1#
Die Bräune hatte sich in Windeseile verflüchtigt, als ob es der Oktober Regen ihm aus der haut auswaschen würde. Kränklich sah er jetzt manchmal aus; die Decke bis zum Kinn hochgezogen hatte er sich Mark angeschlossen, abends fern zu sehen und dabei heiße Milch mit Honig zu trinken. Der weiße Stoff spiegelte sich ausgemergelt auf seinem Gesicht während er auf der Couch saß, die Beine unter der Decke hochgezogen bis an die Brust.
Ich rührte besonnen in der blubbernden roten Nudelsoße, griff geistesabwesend zu den Gewürzen über dem Herd und streute etwas von dies und jenem mit dazu. Aus dem Augenwinkel sah ich zur Couch hinüber.
Seine Haar wirkten dunkler als sonst, seine Augen tiefschwarz im Kontrast zur hell gewordenen Haut. Er stierte auf die große Palme neben dem Fernseher, der murmelnd plärrte. Niemand außer dem Fernseher sprach heute abend sehr viel, Akay hatte sich ins Bad verkrochen, wo er mit Vorliebe telefonierte, Marc füllte gewissenvoll sein halbes Milchglas mit Honig und rührte es sorgfältig zu einem hellgoldenen süßen Wundertrank und Ken stierte, während er abwesend sein Glass auf das Knie vor ihm gestellt hatte.

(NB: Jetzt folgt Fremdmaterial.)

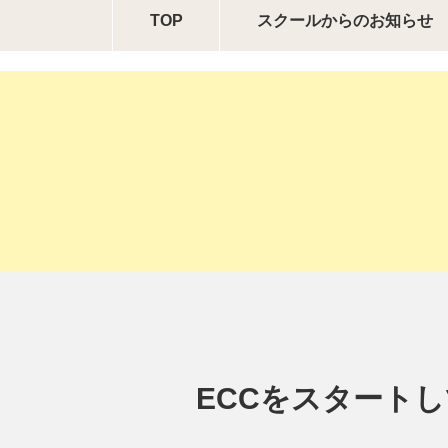
TOP
スクールからの
お知らせ
ECCをスタート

Alle waren ruhig; meist waren wir ruhig wenn das Kameralicht aus war. Man konnte schließlich nicht 24/7 grinsen und gute Laune haben, das hier alles ganz toll und aufregend finden und noch kluge, tiefgründige reflektierende Statements ablassen. Wenn die Kamera aus war waren wir ruhig, versuchten zerstreute Kräfte auf einen Punkt zu fokussieren für den nächsten Tag, im Studio oder bei D, dem unerbittlichem Arschloch.
Er erinnerte mich immer an eine dieser total albernen US-Militär-Klamauk Komödien, 'Auf Kriegsfuß mit Major Payne'; Herr D...huch ich meine natürlich D! mit Ausrufezeichen, war jedenfalls mein persönlicher Major Payne und nur ungern hielt ich mich zurück ihm mal verbal fest in seinen Arsch zu treten, wenn er mal wieder nichts anderes zu tun hatte als uns zur Sau zu machen. Aber ja ja, nicht in die Hand beißen, die einen füttert und so weiter und so weiter. Ich weiß, ich weiß; trotzdem...
'Meiko hier scheiße...Meiko da schieße...' 'Akay da lahm...Akay hier lahm...' 'Ken sowieso überall scheiße...' und so weiter.
Heute hätte ich fast einen Krampf in den Lippen gekriegt, als ich sie so fest zupressen musste um schlimmere verbale Eskapaden gegen Major Payne meinerseits zu verhindern. Ken hatte er heute fast sichtbar von einem Meter paar und achtzig auf zwanzig Zentimeter schrumpfen lassen. Es tat uns allen fast genauso weh wie er Ken mehr und mehr in die Ecke drängte und der nicht mehr wagte auch nur aufzusehen. Er hatte seid dem kein Wort mehr gesprochen.
Schweigend hatte er das Training hinter sich gebracht; Major Payne hatte ihm nichts mehr als abfälliges schnauben entgegen gebracht; schweigend hatte er sich umgezogen, schweigend war er in den Bus geklettert, schweigend hatte er aus dem Fenster auf Berlin gestarrt, schweigend mit uns ins Zimmer gegangen und schweigend sich zu Mark auf die Couch gesetzt, versteckte sich seid dem hinter der weißen schweren Decke.
Ich blinzelte wieder auf von meinem Nudeltopf, herüber zu ihm.
Seine Haut war weiß, aber dass seine Augen heute tief schwarz wirkten kam wohl nicht vom Kontrast.
Wieso verdammt noch mal viel mir jetzt nichts ein, was ich sagen konnte?!
Worte blieben mir selten aus, aber jetzt gerade, jetzt gerade in diesem Augenblick in dem ich so unbedingt etwas sagen wollte, irgendetwas was eines seiner schmalen, hinreißenden lächeln auf seine Lippen Zeichen würde, nur für ein paar Sekunden; irgendetwas dass seinen Augen einen dankbaren, erleichterten Schleier über das leere, schwere Stieren legen würde, nur für einen Augenblick; Etwas dass ihm einen Ausdruck auf das helle, feine Gesicht legen würde, der auch mich als Antwort lächeln ließ.
Warum fiel mir gerade jetzt nichts ein?!